### [Source records]
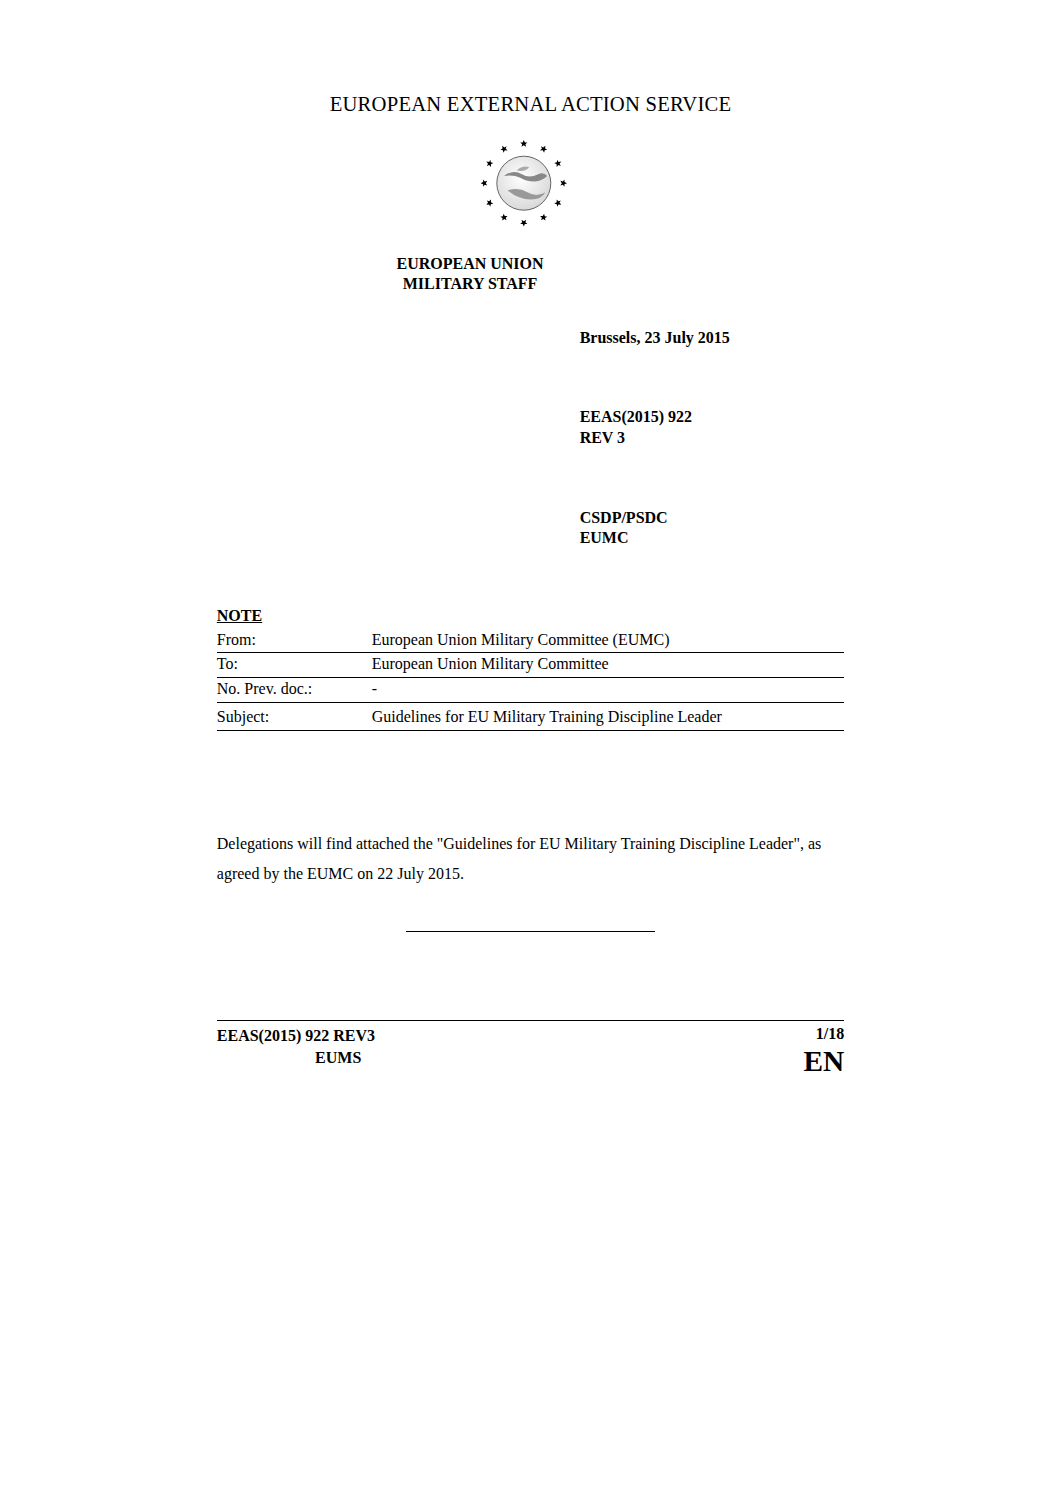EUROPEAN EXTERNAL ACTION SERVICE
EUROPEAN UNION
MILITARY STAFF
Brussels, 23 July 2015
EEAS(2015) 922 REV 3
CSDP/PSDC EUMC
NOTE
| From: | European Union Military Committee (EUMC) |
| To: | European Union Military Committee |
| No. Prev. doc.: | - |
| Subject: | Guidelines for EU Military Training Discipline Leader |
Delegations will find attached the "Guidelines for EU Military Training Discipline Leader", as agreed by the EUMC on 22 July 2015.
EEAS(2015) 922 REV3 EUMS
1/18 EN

### [Activity]
Write out every record exactly. Leave the pictures out.

### [Response]
EUROPEAN EXTERNAL ACTION SERVICE
EUROPEAN UNION
MILITARY STAFF
Brussels, 23 July 2015
EEAS(2015) 922 REV 3
CSDP/PSDC EUMC
NOTE
| From: | European Union Military Committee (EUMC) |
| To: | European Union Military Committee |
| No. Prev. doc.: | - |
| Subject: | Guidelines for EU Military Training Discipline Leader |
Delegations will find attached the "Guidelines for EU Military Training Discipline Leader", as agreed by the EUMC on 22 July 2015.
EEAS(2015) 922 REV3 EUMS
1/18 EN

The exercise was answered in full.